Me Against The World ne fait donc pas l'apologie d'une violence gratuite. Loin de là. Il ne fait que refléter le climat dans lequel a pu se retrouver Shakur. À ce stade, il devient difficile de séparer la réalité - des faits d'agressions tangibles - de la paranoïa. Ce vide a certainement contribué à forger le mythe, tout comme la force et la cohérence de cet album. Une attitude : "nothing to loose". Alors que l'album s'ouvre sur une succession de flashs info qui relatent différents épisodes dont a été victime le rappeur, "If I Die 2Nite" retentit comme une première détonation. Ce credo, où Tupac fait intervenir des fragments de son passé plus ou moins proche, se termine par un couplet d'une rare agressivité. "Me Against The World", le morceau éponyme de l'album, ne fait que renforcer le mouvement.

Ce n'est pour autant que Shakur se fait le héraut du côté obscur du gangsta rap. On peut citer "Dear Mama", premier single de l''album qui rend un très bel hommage à sa maman. Ou encore le très réussi "Temptations", un de mes morceaux favoris, qui aborde la relation de Tupac avec les femmes. C'est d'ailleurs dans ce titre que son rap prend une dimension chantée, un côté renforcé par la présence de voix de fond et une production des plus soignées. L'une des véritables réussite de l'album, et probablement l'un des meilleurs titre de Tupac reste "Old School". Il résume à lui seul ce qu'il a fait de meilleur. Avec un sample tiré de "We Share" des Soul Searchers, il évoque un âge d'or du rap, celui de Mr. Magic, Flash, Eric B. & Rakim, etc., avec force de respect et de nostalgie. De cet album qui montre toute l'ambivalence de 2Pac, John Pareles du New-York Times le comparera à un "Saint Augustin du gangsta rap".

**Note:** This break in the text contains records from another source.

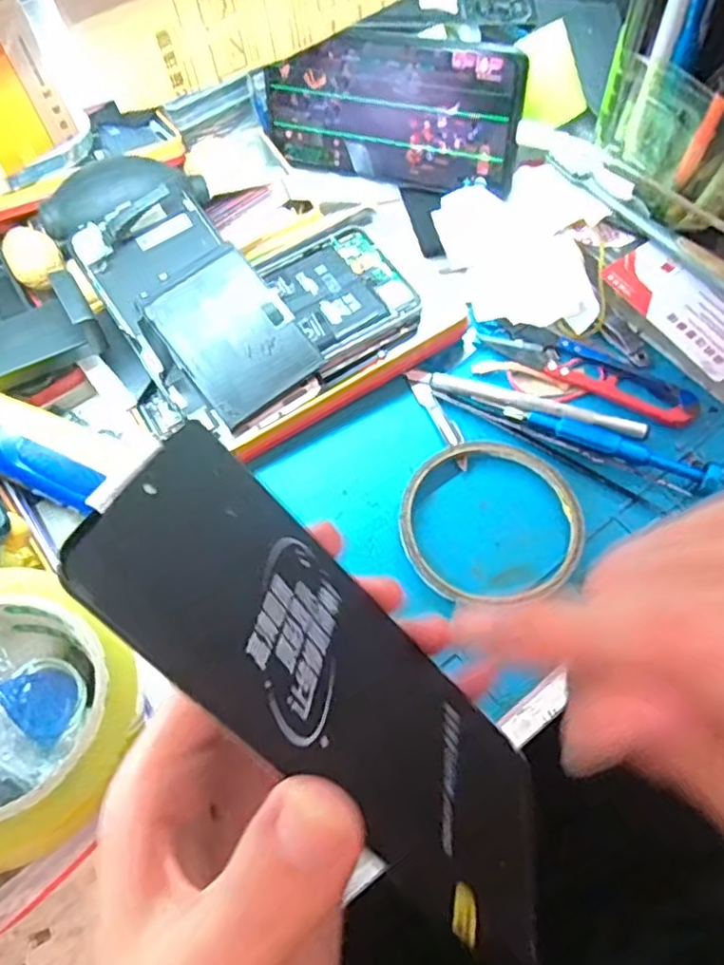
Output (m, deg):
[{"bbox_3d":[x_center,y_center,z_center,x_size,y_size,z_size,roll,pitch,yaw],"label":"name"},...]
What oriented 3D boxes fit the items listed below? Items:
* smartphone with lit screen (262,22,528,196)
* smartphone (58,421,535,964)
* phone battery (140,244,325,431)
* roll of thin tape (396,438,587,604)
[{"bbox_3d":[0.014,-0.212,0.380,0.154,0.076,0.009,19,48,20],"label":"smartphone with lit screen"},{"bbox_3d":[-0.001,0.053,0.169,0.004,0.152,0.070,-34,18,24],"label":"smartphone"},{"bbox_3d":[-0.066,-0.076,0.334,0.059,0.005,0.080,-37,86,-10],"label":"phone battery"},{"bbox_3d":[0.062,0.019,0.315,0.085,0.010,0.084,0,64,1],"label":"roll of thin tape"}]

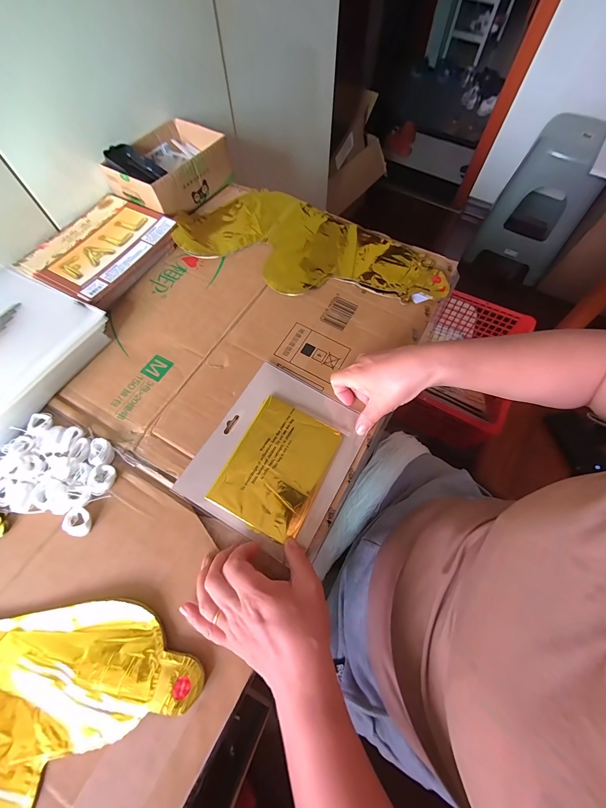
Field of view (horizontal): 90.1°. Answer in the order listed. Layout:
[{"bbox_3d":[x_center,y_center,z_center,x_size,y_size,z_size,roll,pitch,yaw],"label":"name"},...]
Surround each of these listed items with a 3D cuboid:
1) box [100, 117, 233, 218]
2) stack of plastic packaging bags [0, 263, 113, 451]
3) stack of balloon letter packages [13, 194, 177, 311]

En bref : un album fondamental, entre ombre et lumière, qui fait exploser de nombreux clichés du gangsta rap.








1 Comment:

-Twist- said...

Très chouette article, genre madeleine de Proust (mais qui ne s'épanche pas genre "c'était mieux avant"). J'aime beaucoup cet album aussi, mais je crois que je lui préfère (malgré son côté inégal et trop plein) All Eyez On Me suivant. Rien que pour une chanson comme You Can't C Me...
Merci de cette replongée, je file réécouter cet album.